Abstract

The Blood-Brain Barrier: a Gatekeeper of Brain “Individuality” The blood-brain barrier (BBB) maintains the individuality of brain fluid, while allowing it to selectively import nutrients and process toxic products. Its major constituent is a single layer of continuous, nonfenestrated endothelium lining the microvessels, whose unique features account in large part for the integrity of the barrier.
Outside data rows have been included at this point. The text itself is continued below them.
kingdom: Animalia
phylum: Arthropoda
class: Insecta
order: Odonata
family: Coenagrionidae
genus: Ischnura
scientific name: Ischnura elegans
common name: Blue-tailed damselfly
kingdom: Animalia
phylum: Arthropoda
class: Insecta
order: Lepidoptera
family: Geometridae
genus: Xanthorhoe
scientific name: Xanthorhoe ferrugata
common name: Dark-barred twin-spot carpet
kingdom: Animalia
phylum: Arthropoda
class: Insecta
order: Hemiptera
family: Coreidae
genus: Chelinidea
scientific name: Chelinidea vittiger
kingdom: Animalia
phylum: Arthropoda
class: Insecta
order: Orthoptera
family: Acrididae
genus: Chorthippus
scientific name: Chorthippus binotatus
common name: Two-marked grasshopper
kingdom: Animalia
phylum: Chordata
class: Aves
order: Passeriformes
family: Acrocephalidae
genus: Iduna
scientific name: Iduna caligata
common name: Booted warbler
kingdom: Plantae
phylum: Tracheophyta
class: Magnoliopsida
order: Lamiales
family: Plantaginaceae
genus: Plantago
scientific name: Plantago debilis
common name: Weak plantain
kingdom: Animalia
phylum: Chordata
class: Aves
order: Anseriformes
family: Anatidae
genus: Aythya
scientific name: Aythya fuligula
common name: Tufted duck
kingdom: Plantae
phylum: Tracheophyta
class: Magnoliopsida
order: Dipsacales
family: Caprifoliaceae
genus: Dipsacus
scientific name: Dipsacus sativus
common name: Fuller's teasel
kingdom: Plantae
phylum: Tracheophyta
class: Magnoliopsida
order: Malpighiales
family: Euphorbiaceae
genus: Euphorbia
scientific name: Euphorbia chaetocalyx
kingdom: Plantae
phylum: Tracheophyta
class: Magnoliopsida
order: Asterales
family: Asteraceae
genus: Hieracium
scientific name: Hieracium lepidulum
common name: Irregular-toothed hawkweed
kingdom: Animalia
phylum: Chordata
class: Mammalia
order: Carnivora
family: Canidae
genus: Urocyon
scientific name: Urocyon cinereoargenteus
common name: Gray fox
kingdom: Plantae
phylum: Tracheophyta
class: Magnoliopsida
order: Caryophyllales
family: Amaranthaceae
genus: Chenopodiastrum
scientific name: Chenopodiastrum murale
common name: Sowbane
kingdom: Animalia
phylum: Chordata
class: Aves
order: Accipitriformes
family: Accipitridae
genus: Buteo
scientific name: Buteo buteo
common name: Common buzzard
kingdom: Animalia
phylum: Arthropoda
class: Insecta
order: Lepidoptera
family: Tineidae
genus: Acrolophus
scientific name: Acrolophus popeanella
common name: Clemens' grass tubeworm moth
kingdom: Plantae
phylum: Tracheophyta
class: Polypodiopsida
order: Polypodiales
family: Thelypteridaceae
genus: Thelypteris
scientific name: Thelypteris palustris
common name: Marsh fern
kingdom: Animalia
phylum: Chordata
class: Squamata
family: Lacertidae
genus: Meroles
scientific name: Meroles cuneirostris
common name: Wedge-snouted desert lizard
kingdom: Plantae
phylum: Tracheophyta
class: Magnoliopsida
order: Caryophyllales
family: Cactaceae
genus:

The endothelial cell monolayer is the major determinant, but other cells in the central nervous system (e.g., pericytes and astrocytes) contribute to the integrity of the BBB. The interendothelial tight junctions of the BBB are one of its signature elements that greatly restrict paracellular permeability to solutes, fluid, and transmigrating cells. This is markedly distinct from the leakier, discontinuous, and fenestrated endothelium of liver microvessels (sinusoids). For example, the tight junctions of the cerebral endothelium (pial vessels) confer an electrical resistance (1,300 ·cm 2 ) far higher than other endothelia (6). Therefore, communication between blood and the brain interstitial fluid requires individually tailored molecular mechanisms. Transcytosis is the movement of molecules through a cellular barrier. Whereas proteins can traverse through vesicular carrier processes that could carry solutes through fluid phase endocytosis, the brain microvasculature is uniquely poor in plasmalemmal and cytoplasmic caveolae (1). Instead, bidirectional passage of small molecules across the BBB is stringently regulated by numerous transporters and receptors. These typically work in tandem across the luminal and abluminal membranes of the endothelial cell.